Practical example 2 (Step-by-step):
In the following example, I will use the Keras library to build an autoencoder and learn features with clusters. Autoencoders are among the most preferred for unsupervised learning since they can effectively learn a compressed data representation for clustering.
- Data Preparation: Import the dataset and prepare the training and test data. In this example, we will use the MNIST dataset.
- Build the Autoencoder: Create the encoder model to compress the input data. Based on the compressed form, design an algorithm for decoding the original data.
- Train the Autoencoder: Train the autoencoder to minimize the reconstruction error.
- Extract Features: Feature extraction process with the use of the encoder part of the autoencoder.
- Clustering: Perform an application of a clustering algorithm (e.g., K-Means).
- Evaluate the Clustering: Visualize the clusters to understand the clustering quality.
import numpy as np
import matplotlib.pyplot as plt
from keras.datasets import mnist
from keras.models import Model
from keras.layers import Input, Dense
from keras.optimizers import Adam
from sklearn.cluster import KMeans
from sklearn.manifold import TSNE
# Step 1: Load and preprocess the dataset
(x_train, _), (x_test, _) = mnist.load_data()
x_train = x_train.astype('float32') / 255.0
x_test = x_test.astype('float32') / 255.0
x_train = x_train.reshape((len(x_train), np.prod(x_train.shape[1:])))
x_test = x_test.reshape((len(x_test), np.prod(x_test.shape[1:])))
# Step 2: Build the autoencoder
input_dim = x_train.shape[1]
encoding_dim = 64 # Size of the encoded representation
input_img = Input(shape=(input_dim,))
encoded = Dense(encoding_dim, activation='relu')(input_img)
decoded = Dense(input_dim, activation='sigmoid')(encoded)
autoencoder = Model(input_img, decoded)
encoder = Model(input_img, encoded)
encoded_input = Input(shape=(encoding_dim,))

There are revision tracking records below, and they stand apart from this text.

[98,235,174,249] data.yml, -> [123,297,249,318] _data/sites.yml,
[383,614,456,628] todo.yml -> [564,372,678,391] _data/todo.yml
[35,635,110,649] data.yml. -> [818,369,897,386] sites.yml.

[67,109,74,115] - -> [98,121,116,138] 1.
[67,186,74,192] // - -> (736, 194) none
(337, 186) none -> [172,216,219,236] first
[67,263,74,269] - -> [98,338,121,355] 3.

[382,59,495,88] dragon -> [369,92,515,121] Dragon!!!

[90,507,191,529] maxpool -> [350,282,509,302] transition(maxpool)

decoder_layer = autoencoder.layers[-1]
decoder = Model(encoded_input, decoder_layer(encoded_input))
autoencoder.compile(optimizer=Adam(), loss='binary_crossentropy')
# Step 3: Train the autoencoder
autoencoder.fit(x_train, x_train,
epochs=50,
batch_size=256,
shuffle=True,
validation_data=(x_test, x_test))
# Step 4: Extract features
encoded_imgs = encoder.predict(x_train)
# Step 5: Apply KMeans clustering
n_clusters = 10
kmeans = KMeans(n_clusters=n_clusters, random_state=42)
kmeans.fit(encoded_imgs)
y_kmeans = kmeans.predict(encoded_imgs)
# Step 6: Visualize the clusters using t-SNE
tsne = TSNE(n_components=2, random_state=42)
encoded_imgs_2d = tsne.fit_transform(encoded_imgs)
plt.figure(figsize=(8, 8))
for i in range(n_clusters):
plt.scatter(encoded_imgs_2d[y_kmeans == i, 0], encoded_imgs_2d[y_kmeans == i, 1], label=f'Cluster {i}')
plt.legend()
plt.show()
Explanation:
- Data Preparation: Data preprocessing is done on MNIST (Modified National Institute of Standards and Technology), which is the most frequently used dataset in the deep learning community concerning the image of handwritten digits from 0 to 9. It is mostly used for training and learning neural networks with image processing, particularly for handwritten number recognition.
- Build the Autoencoder: This architecture usually comprises an encoder and a decoder network. The encoder compresses the input data to a lower dimension as compared to that of the input. The decoder takes in the encoded data and reconstructs the input data.
- Train the Autoencoder: Autoencoder training is usually done using the Adam optimizer to minimize reconstruction errors.
- Extract Features: The encoder transforms the input data into the encoded representation after training.
- Clustering: K-means clustering is performed on the encoded feature in order to obtain clusters of this data.
- Evaluate the Clustering: The 2D format is achieved by using t-SNE to encode the features. The clusters are plotted to see if the clustering results are proper.
This example shows how deep learning can be used in clustering by extracting a compressed feature of a dataset through an autoencoder and then applying a clustering algorithm to the learned features.